───── Extracted material

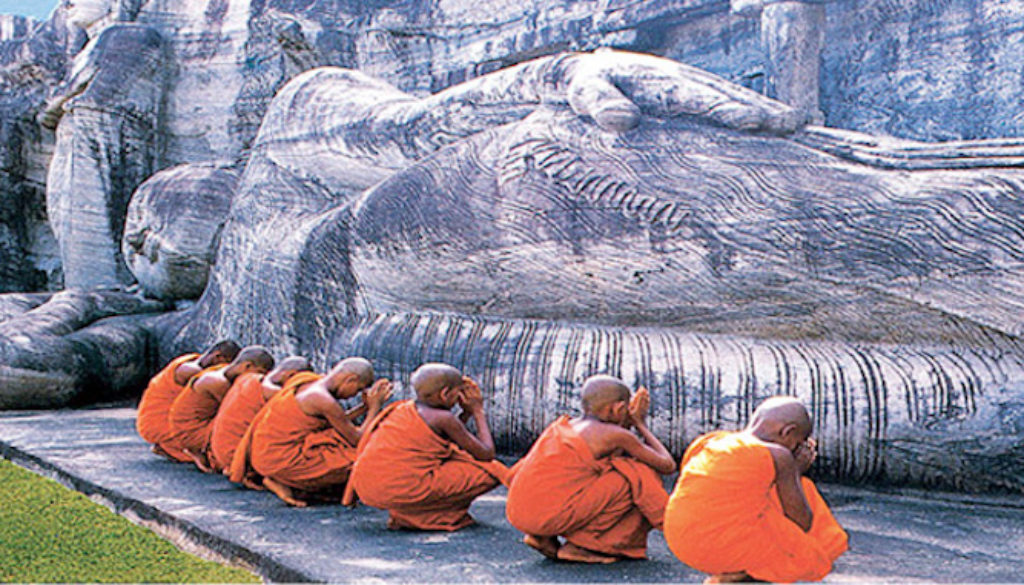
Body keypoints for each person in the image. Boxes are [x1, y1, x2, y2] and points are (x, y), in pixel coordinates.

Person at [663, 396, 848, 583]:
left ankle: (737, 571)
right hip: (718, 546)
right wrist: (794, 471)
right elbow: (802, 521)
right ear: (787, 432)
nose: (796, 449)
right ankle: (740, 576)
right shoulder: (779, 455)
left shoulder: (710, 441)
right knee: (813, 550)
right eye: (798, 443)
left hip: (678, 538)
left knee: (770, 506)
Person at [505, 375, 674, 563]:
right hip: (545, 516)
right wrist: (640, 424)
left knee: (615, 469)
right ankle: (581, 547)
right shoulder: (614, 434)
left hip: (519, 512)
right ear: (618, 408)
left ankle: (541, 536)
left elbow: (612, 454)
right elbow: (667, 465)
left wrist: (626, 424)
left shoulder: (566, 424)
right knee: (635, 477)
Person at [343, 363, 510, 531]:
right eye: (458, 392)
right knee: (492, 470)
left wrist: (465, 413)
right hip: (402, 488)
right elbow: (486, 453)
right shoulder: (443, 418)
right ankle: (426, 517)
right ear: (445, 394)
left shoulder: (404, 408)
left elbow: (444, 438)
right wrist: (477, 410)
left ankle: (406, 513)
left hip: (370, 488)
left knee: (458, 459)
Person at [234, 357, 391, 506]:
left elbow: (338, 421)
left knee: (340, 444)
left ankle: (290, 483)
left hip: (267, 451)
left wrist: (364, 408)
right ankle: (289, 482)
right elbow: (357, 440)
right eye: (357, 390)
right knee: (363, 460)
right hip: (281, 458)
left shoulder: (310, 382)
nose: (354, 395)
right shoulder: (322, 400)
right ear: (350, 379)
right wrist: (375, 407)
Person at [165, 346, 275, 472]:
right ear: (247, 366)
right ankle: (207, 453)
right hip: (192, 429)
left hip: (205, 421)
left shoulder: (223, 372)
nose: (258, 378)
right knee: (245, 427)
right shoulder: (218, 382)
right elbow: (232, 413)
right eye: (259, 372)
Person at [136, 340, 240, 461]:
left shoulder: (190, 359)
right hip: (158, 422)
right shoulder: (190, 371)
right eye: (227, 364)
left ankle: (167, 446)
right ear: (218, 357)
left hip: (153, 419)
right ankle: (178, 448)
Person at [207, 355, 312, 474]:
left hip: (220, 452)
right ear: (291, 375)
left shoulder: (245, 378)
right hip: (235, 455)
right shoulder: (273, 392)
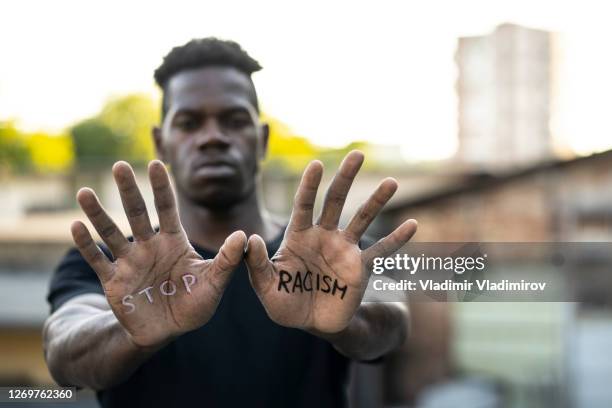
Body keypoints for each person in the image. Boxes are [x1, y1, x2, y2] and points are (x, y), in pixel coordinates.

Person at [43, 38, 417, 408]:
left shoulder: (336, 258)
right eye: (189, 122)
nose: (213, 137)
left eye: (234, 120)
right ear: (161, 143)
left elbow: (394, 322)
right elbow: (63, 351)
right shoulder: (112, 266)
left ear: (263, 139)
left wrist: (346, 320)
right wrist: (128, 333)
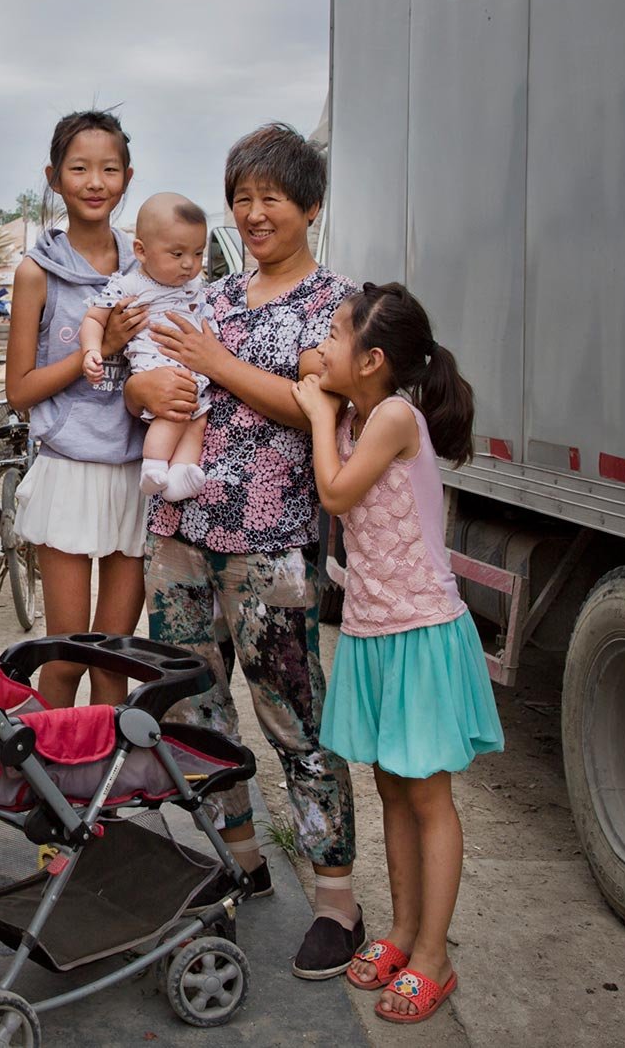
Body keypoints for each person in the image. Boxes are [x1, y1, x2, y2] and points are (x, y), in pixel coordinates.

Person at [124, 123, 362, 979]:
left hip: (271, 543)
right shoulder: (212, 291)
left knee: (295, 716)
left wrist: (216, 362)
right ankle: (240, 859)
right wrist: (142, 385)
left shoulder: (336, 305)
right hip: (179, 534)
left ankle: (337, 899)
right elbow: (152, 373)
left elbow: (316, 406)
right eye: (243, 198)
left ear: (311, 206)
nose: (254, 214)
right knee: (195, 708)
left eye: (272, 198)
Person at [293, 282, 503, 1026]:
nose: (322, 344)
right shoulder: (360, 406)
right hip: (373, 629)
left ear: (373, 359)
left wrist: (320, 414)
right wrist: (324, 385)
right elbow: (307, 367)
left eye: (336, 334)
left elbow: (336, 493)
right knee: (390, 788)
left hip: (419, 630)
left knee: (427, 796)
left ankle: (434, 957)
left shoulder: (390, 417)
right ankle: (406, 932)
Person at [4, 110, 151, 709]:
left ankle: (106, 770)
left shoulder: (147, 271)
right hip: (68, 471)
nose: (95, 182)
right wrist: (101, 348)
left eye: (109, 169)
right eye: (79, 169)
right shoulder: (36, 273)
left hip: (135, 474)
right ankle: (48, 764)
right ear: (54, 178)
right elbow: (20, 391)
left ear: (127, 178)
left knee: (114, 659)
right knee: (64, 657)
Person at [78, 193, 215, 502]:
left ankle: (179, 474)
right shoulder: (130, 285)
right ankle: (153, 466)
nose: (189, 264)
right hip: (158, 370)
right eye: (177, 254)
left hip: (194, 372)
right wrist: (91, 350)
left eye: (197, 253)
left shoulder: (194, 286)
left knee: (198, 421)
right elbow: (94, 318)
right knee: (174, 415)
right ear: (141, 250)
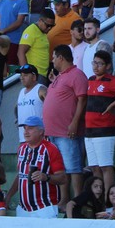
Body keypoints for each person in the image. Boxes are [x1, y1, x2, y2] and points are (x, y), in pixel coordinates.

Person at [42, 44, 88, 204]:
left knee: (73, 167)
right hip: (54, 132)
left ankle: (77, 200)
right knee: (60, 168)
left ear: (61, 58)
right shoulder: (61, 76)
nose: (52, 60)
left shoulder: (77, 75)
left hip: (67, 131)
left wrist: (74, 123)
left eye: (54, 57)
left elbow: (82, 100)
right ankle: (63, 200)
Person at [84, 50, 115, 189]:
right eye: (94, 62)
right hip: (89, 131)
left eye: (100, 64)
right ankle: (99, 200)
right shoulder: (90, 80)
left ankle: (108, 200)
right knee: (94, 167)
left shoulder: (111, 81)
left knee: (105, 166)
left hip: (104, 130)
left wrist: (113, 104)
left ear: (108, 66)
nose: (96, 66)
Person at [8, 115, 66, 218]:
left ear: (41, 131)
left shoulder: (51, 149)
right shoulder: (21, 149)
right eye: (24, 128)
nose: (26, 132)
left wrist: (46, 177)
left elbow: (63, 178)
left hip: (44, 208)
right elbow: (20, 176)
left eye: (30, 128)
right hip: (23, 209)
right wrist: (8, 196)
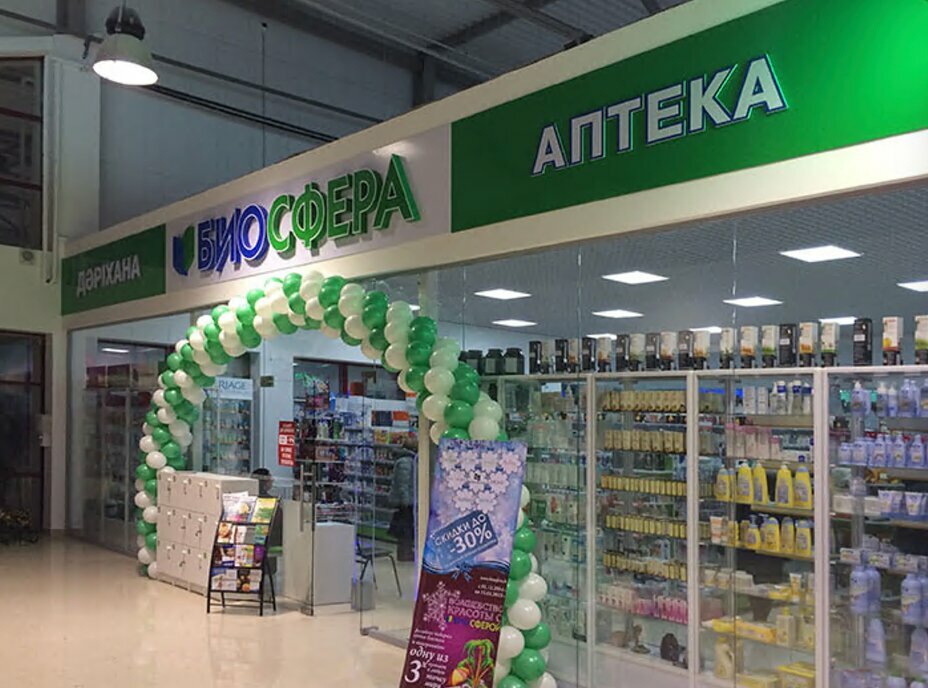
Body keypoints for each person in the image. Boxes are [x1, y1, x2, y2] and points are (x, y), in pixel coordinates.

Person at [250, 468, 282, 577]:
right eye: (270, 478)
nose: (272, 481)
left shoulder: (250, 498)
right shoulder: (271, 501)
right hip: (269, 542)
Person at [389, 438, 417, 562]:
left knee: (405, 528)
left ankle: (405, 551)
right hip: (405, 501)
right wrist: (406, 502)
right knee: (405, 528)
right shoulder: (406, 462)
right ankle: (404, 553)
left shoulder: (408, 460)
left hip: (407, 500)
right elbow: (403, 484)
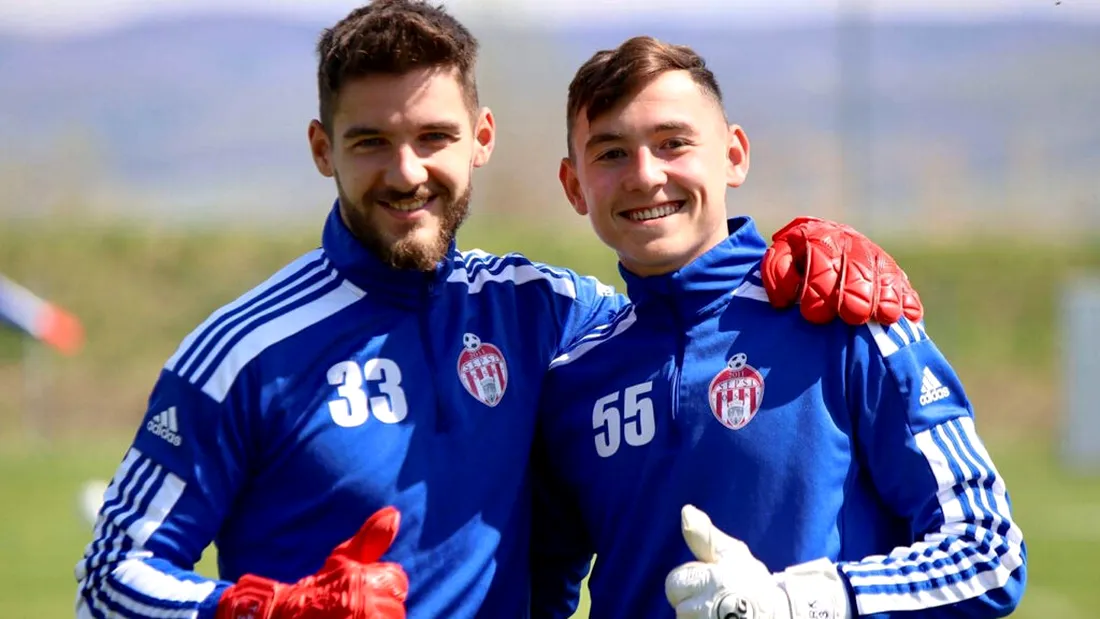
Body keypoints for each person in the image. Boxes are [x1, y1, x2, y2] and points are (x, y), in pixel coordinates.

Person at [73, 2, 925, 618]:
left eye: (434, 138)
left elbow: (677, 310)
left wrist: (805, 250)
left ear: (481, 138)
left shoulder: (546, 312)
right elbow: (112, 576)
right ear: (322, 148)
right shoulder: (241, 352)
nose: (407, 171)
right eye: (370, 141)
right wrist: (264, 609)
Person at [529, 36, 1025, 619]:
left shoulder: (842, 311)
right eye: (611, 153)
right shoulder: (570, 382)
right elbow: (534, 589)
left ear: (734, 155)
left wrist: (802, 602)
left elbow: (990, 554)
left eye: (673, 144)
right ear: (573, 185)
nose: (644, 175)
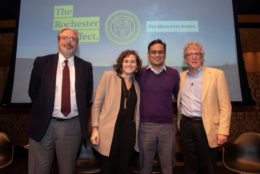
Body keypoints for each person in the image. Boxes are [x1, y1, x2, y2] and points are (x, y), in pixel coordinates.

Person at [28, 27, 93, 174]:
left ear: (77, 43)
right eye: (65, 38)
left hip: (72, 126)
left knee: (67, 169)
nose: (69, 42)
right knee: (39, 169)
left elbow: (86, 96)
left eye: (73, 39)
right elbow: (33, 91)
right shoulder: (42, 62)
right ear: (58, 41)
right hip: (43, 124)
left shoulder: (86, 66)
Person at [177, 41, 232, 174]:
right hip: (186, 125)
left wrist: (223, 131)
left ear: (202, 57)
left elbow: (225, 105)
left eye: (197, 54)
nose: (194, 57)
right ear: (185, 59)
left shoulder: (217, 74)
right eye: (190, 54)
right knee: (189, 165)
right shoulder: (180, 77)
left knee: (208, 166)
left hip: (206, 126)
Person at [90, 50, 142, 174]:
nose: (129, 64)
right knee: (107, 169)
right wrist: (95, 128)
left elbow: (136, 113)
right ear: (121, 63)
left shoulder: (137, 85)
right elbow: (97, 104)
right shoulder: (109, 76)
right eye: (126, 61)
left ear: (137, 65)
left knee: (123, 169)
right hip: (109, 131)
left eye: (133, 61)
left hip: (129, 134)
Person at [137, 39, 180, 174]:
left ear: (165, 54)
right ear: (148, 55)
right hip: (145, 126)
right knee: (145, 167)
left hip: (167, 127)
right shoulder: (139, 73)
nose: (157, 54)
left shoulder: (174, 74)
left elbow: (180, 99)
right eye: (153, 52)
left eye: (160, 52)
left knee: (167, 167)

──────────

> **What you are asked to do**
All that is needed is the exact run of lines from the start of the material above through the one containing "right elbow: (486, 453)", pictures left out.

> **Written reply**
Body keypoints for each person in the image. Boxes are [x1, y1, x2, y2] and points are (x, y), in pixel coordinates.

Person at [663, 396, 848, 583]:
left ankle: (737, 571)
right hip: (718, 546)
right wrist: (794, 471)
right elbow: (802, 521)
right ear: (787, 432)
nose: (796, 449)
right ankle: (740, 576)
right shoulder: (779, 455)
left shoulder: (710, 441)
right knee: (813, 550)
right eye: (798, 443)
left hip: (678, 538)
left knee: (770, 506)
Person at [505, 375, 674, 563]:
right hip: (545, 516)
right wrist: (640, 424)
left knee: (615, 469)
right ankle: (581, 547)
right shoulder: (614, 434)
left hip: (519, 512)
right ear: (618, 408)
left ankle: (541, 536)
left elbow: (612, 454)
right elbow: (667, 465)
left wrist: (626, 424)
left shoulder: (566, 424)
right knee: (635, 477)
Person at [343, 363, 510, 531]:
right eye: (458, 392)
right knee: (492, 470)
left wrist: (465, 413)
right hip: (402, 488)
right elbow: (486, 453)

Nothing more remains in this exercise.